__Task prompt__:
For this exercise, please transcribe exactly and only the lines from the one containing "the framed artwork at point (160, 149), 137.0" through the end of the material, both ends included, without pictures.

__Data for this task__:
##############################
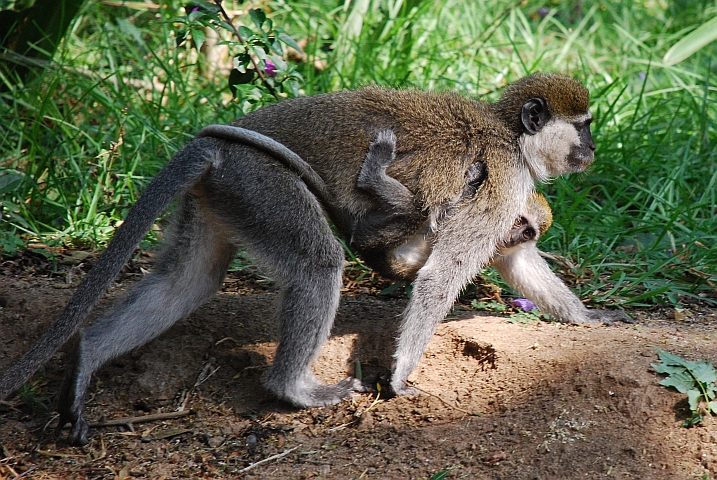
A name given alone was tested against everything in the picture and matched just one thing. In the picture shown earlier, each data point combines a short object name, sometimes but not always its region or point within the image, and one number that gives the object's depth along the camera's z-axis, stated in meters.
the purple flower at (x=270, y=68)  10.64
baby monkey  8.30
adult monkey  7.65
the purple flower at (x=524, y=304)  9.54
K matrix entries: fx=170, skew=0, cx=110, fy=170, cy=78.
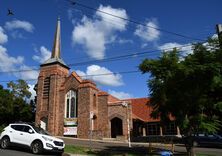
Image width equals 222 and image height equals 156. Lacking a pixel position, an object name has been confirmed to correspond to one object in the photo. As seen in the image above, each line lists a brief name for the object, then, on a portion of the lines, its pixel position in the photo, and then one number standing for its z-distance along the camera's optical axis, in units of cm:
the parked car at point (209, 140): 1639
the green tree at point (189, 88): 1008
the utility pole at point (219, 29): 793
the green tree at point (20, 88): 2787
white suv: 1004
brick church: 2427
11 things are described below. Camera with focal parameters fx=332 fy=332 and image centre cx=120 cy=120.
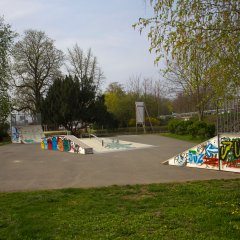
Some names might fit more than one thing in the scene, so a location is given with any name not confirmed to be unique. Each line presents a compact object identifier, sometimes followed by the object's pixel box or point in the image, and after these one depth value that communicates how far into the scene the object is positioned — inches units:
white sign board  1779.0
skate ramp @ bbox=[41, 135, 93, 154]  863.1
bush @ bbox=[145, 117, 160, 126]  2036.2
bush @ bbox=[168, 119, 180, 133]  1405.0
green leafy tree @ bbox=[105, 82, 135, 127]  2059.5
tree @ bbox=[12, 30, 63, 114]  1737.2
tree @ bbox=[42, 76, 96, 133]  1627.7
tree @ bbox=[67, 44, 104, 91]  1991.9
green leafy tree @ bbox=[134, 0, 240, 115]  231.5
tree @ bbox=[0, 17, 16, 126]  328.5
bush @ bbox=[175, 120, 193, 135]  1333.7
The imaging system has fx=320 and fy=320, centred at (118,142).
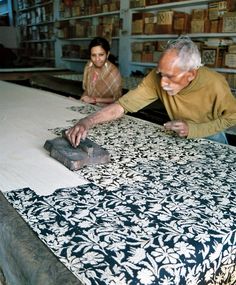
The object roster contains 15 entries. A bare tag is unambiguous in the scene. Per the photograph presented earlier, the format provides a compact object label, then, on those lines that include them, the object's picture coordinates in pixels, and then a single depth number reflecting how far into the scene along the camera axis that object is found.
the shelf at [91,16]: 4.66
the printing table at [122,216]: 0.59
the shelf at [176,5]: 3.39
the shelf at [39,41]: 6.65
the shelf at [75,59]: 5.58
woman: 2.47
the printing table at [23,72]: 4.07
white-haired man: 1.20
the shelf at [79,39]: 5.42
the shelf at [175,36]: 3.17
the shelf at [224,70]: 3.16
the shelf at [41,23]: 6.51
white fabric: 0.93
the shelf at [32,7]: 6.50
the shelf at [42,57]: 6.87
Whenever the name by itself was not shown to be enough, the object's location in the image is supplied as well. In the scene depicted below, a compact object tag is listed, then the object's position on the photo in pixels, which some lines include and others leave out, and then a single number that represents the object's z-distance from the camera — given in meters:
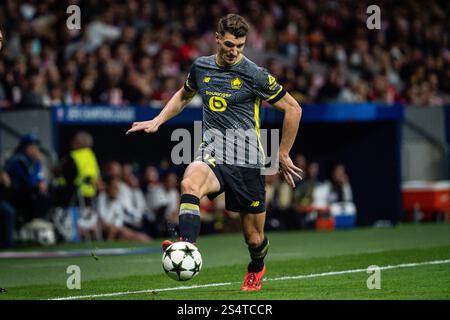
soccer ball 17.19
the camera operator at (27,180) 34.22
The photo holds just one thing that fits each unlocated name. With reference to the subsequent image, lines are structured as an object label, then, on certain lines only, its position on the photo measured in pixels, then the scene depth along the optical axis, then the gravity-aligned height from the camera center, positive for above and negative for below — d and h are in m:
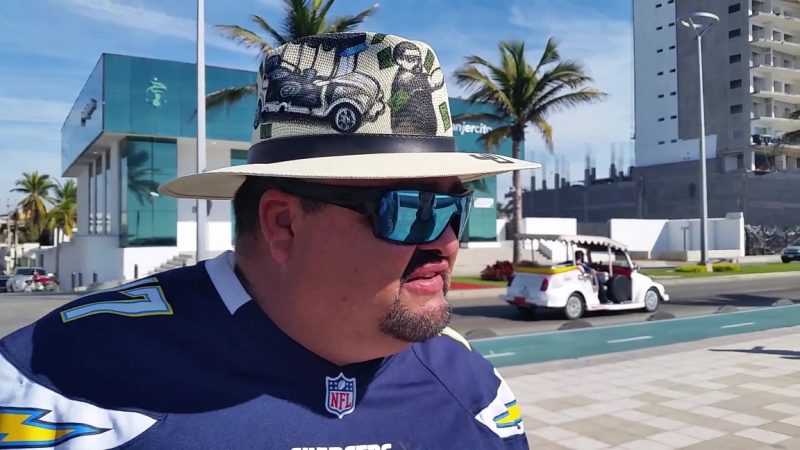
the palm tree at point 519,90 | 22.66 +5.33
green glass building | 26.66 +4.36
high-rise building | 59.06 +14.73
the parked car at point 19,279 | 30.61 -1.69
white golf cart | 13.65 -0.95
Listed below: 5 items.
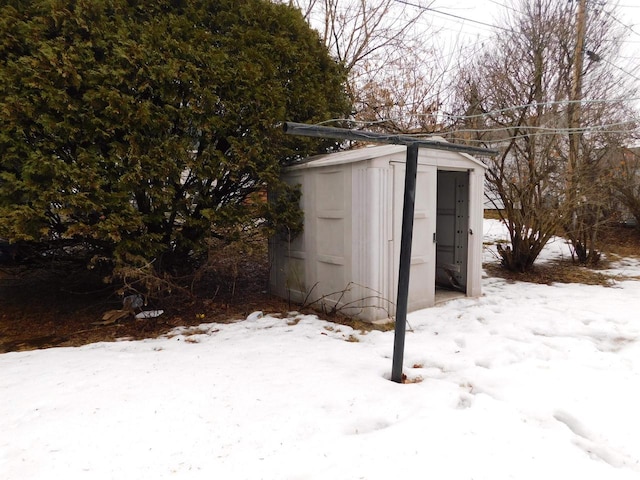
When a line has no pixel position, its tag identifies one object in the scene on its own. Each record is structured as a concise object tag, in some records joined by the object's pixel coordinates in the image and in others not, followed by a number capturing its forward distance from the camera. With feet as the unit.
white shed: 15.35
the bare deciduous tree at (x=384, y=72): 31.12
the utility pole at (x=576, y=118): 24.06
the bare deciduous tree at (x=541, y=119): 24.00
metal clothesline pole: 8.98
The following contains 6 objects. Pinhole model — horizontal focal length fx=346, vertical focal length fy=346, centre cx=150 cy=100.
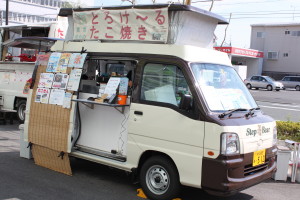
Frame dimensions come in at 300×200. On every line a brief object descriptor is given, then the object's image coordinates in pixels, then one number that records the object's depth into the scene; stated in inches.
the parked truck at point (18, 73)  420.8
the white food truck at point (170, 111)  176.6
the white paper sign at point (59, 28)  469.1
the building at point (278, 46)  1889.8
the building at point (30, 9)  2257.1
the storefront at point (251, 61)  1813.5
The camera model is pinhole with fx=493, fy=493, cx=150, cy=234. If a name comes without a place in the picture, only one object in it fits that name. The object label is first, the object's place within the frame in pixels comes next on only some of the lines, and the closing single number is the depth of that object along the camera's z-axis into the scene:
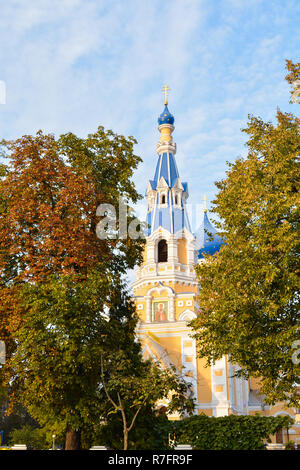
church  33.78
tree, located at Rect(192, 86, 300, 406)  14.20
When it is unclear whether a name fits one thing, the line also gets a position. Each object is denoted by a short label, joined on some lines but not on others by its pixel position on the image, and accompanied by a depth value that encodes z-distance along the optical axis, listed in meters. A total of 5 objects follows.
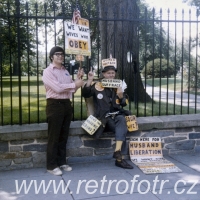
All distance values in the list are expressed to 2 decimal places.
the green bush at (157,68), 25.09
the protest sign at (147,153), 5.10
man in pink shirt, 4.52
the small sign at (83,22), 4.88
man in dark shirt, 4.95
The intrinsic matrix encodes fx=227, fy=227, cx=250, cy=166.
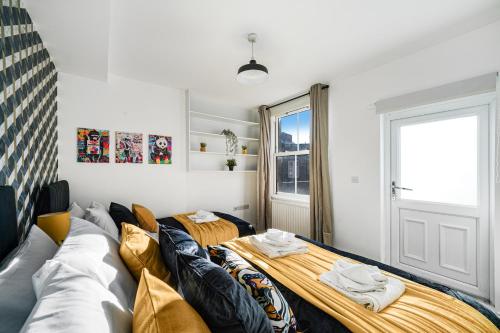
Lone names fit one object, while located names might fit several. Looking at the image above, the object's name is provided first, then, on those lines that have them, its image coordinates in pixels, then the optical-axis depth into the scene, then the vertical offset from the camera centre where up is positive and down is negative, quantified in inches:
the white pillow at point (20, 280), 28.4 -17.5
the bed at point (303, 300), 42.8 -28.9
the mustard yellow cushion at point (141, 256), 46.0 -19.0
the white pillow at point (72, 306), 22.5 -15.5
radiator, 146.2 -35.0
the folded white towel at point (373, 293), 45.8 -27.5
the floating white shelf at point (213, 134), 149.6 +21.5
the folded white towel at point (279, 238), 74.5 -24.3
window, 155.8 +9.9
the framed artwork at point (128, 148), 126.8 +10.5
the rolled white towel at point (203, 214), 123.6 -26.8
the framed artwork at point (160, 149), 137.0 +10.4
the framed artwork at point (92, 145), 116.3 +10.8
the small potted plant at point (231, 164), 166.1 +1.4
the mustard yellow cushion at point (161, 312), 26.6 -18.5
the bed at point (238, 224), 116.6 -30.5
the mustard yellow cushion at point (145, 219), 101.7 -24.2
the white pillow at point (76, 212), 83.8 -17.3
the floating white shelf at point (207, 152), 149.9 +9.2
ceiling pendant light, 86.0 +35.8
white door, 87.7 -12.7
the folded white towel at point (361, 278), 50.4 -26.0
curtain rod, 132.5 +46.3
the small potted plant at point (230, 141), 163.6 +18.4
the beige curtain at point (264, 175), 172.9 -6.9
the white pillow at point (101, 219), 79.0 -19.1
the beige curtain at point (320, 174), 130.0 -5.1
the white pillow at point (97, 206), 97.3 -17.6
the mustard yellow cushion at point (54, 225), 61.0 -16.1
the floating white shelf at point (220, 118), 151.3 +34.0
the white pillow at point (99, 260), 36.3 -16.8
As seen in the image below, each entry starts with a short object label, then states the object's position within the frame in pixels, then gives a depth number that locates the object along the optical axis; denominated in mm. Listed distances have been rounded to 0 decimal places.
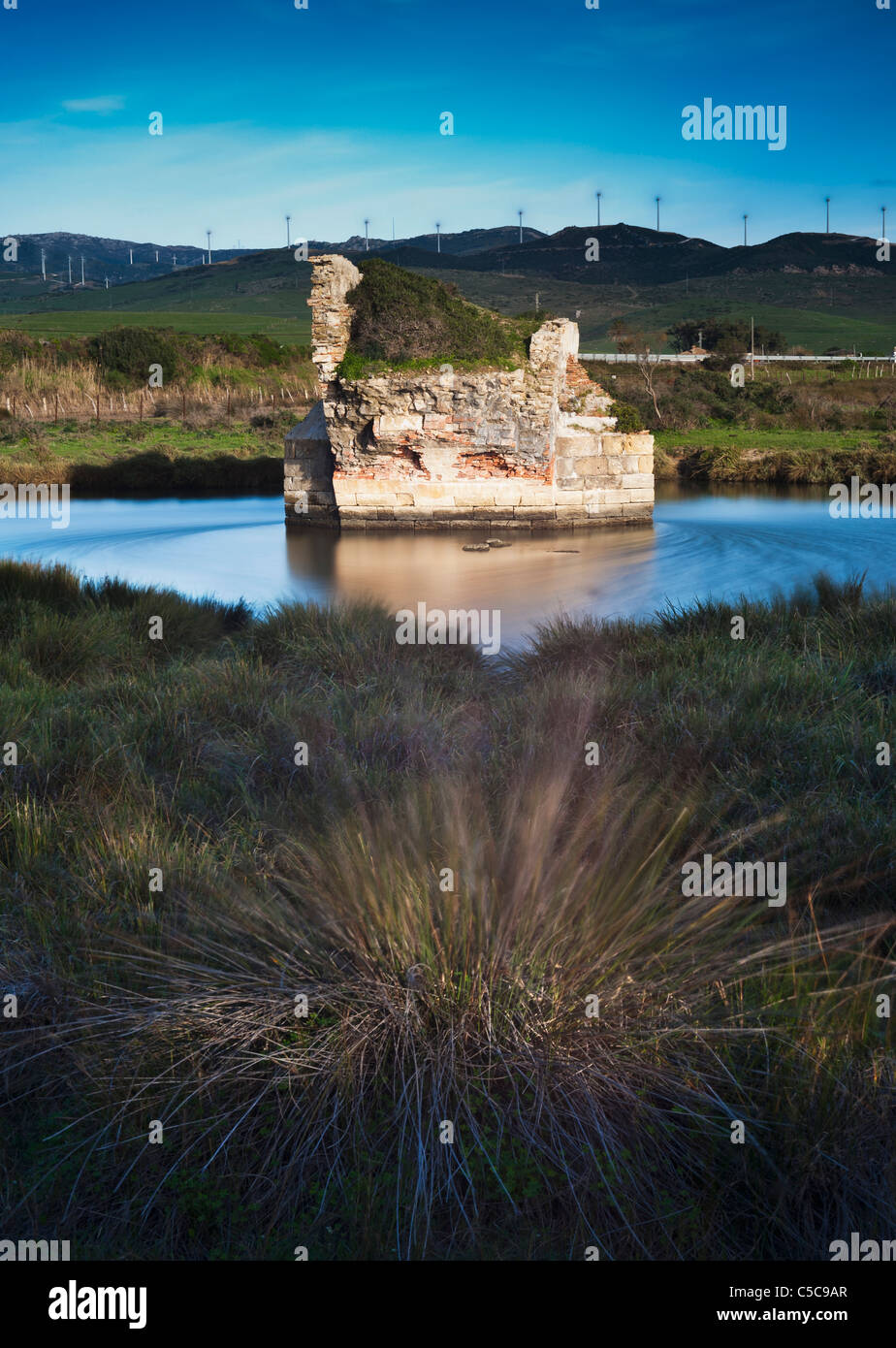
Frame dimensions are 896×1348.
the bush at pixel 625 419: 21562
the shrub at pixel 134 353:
##############################
__Answer area__:
the framed artwork at point (160, 149), 137.0 +10.4
the framed artwork at point (92, 145), 116.3 +10.8
the small potted plant at point (231, 164), 166.1 +1.4
the mustard yellow cushion at point (161, 312), 26.6 -18.5
the bed at point (238, 224), 116.6 -30.5
the mustard yellow cushion at point (145, 219), 101.7 -24.2
the white pillow at point (76, 212), 83.8 -17.3
the floating white shelf at point (207, 152), 149.9 +9.2
ceiling pendant light, 86.0 +35.8
white door, 87.7 -12.7
the folded white towel at point (361, 278), 50.4 -26.0
curtain rod, 132.5 +46.3
the small potted plant at point (230, 141), 163.6 +18.4
the beige curtain at point (264, 175), 172.9 -6.9
the white pillow at point (101, 219), 79.0 -19.1
the beige curtain at point (320, 174), 130.0 -5.1
the white pillow at point (97, 206), 97.3 -17.6
the mustard yellow cushion at point (54, 225), 61.0 -16.1
the floating white shelf at point (220, 118), 151.3 +34.0
the white pillow at point (99, 260), 36.3 -16.8
As seen in the image below, each entry starts with a short object label, then states the object's position within the frame in pixels, then gives a depth number that locates the object along the optical axis; denominated in mm. Listed distances have been rounded to 0 decimal places.
Frame dimensions are 896×1348.
the bush at pixel 625 419: 21562
the shrub at pixel 134 353:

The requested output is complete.